To-do item:
Can you rewrite every entry below, switching "lines" to "curves" and leaving everything else unchanged?
Recorded data below:
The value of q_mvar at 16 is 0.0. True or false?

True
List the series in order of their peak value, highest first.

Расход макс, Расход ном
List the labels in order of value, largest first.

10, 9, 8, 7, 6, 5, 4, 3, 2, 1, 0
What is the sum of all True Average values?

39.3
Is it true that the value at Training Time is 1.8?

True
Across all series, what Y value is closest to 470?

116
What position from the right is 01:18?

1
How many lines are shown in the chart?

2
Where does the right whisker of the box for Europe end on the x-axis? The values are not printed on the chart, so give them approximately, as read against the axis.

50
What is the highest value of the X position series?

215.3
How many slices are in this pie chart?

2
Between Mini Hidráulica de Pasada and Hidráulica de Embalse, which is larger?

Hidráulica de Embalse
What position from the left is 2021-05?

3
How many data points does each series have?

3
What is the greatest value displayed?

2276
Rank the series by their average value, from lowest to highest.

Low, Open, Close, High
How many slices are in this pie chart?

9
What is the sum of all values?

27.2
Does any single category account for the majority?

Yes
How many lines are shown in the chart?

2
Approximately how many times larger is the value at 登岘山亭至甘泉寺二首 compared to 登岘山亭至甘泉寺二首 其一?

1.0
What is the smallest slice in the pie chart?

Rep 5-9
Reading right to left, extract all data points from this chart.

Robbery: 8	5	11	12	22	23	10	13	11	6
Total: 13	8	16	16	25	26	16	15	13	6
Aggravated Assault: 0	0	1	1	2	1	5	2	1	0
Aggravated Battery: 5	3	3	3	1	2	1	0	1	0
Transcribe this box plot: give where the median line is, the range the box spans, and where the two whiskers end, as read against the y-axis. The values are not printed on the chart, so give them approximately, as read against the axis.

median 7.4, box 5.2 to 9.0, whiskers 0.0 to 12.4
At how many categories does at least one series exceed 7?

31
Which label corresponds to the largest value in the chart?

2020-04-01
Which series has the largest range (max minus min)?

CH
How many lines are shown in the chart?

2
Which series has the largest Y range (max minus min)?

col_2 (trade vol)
End of Recorded data.
Result:
The value of q_mvar at 16 is 0.0. True or false?

True
List the series in order of their peak value, highest first.

Расход макс, Расход ном
List the labels in order of value, largest first.

10, 9, 8, 7, 6, 5, 4, 3, 2, 1, 0
What is the sum of all True Average values?

39.3
Is it true that the value at Training Time is 1.8?

True
Across all series, what Y value is closest to 470?

116
What position from the right is 01:18?

1
How many curves are shown in the chart?

2
Where does the right whisker of the box for Europe end on the x-axis? The values are not printed on the chart, so give them approximately, as read against the axis.

50
What is the highest value of the X position series?

215.3
How many slices are in this pie chart?

2
Between Mini Hidráulica de Pasada and Hidráulica de Embalse, which is larger?

Hidráulica de Embalse
What position from the left is 2021-05?

3
How many data points does each series have?

3
What is the greatest value displayed?

2276
Rank the series by their average value, from lowest to highest.

Low, Open, Close, High
How many slices are in this pie chart?

9
What is the sum of all values?

27.2
Does any single category account for the majority?

Yes
How many curves are shown in the chart?

2
Approximately how many times larger is the value at 登岘山亭至甘泉寺二首 compared to 登岘山亭至甘泉寺二首 其一?

1.0
What is the smallest slice in the pie chart?

Rep 5-9
Reading right to left, extract all data points from this chart.

Robbery: 8	5	11	12	22	23	10	13	11	6
Total: 13	8	16	16	25	26	16	15	13	6
Aggravated Assault: 0	0	1	1	2	1	5	2	1	0
Aggravated Battery: 5	3	3	3	1	2	1	0	1	0
Transcribe this box plot: give where the median line is, the range the box spans, and where the two whiskers end, as read against the y-axis. The values are not printed on the chart, so give them approximately, as read against the axis.

median 7.4, box 5.2 to 9.0, whiskers 0.0 to 12.4
At how many categories does at least one series exceed 7?

31
Which label corresponds to the largest value in the chart?

2020-04-01
Which series has the largest range (max minus min)?

CH
How many curves are shown in the chart?

2
Which series has the largest Y range (max minus min)?

col_2 (trade vol)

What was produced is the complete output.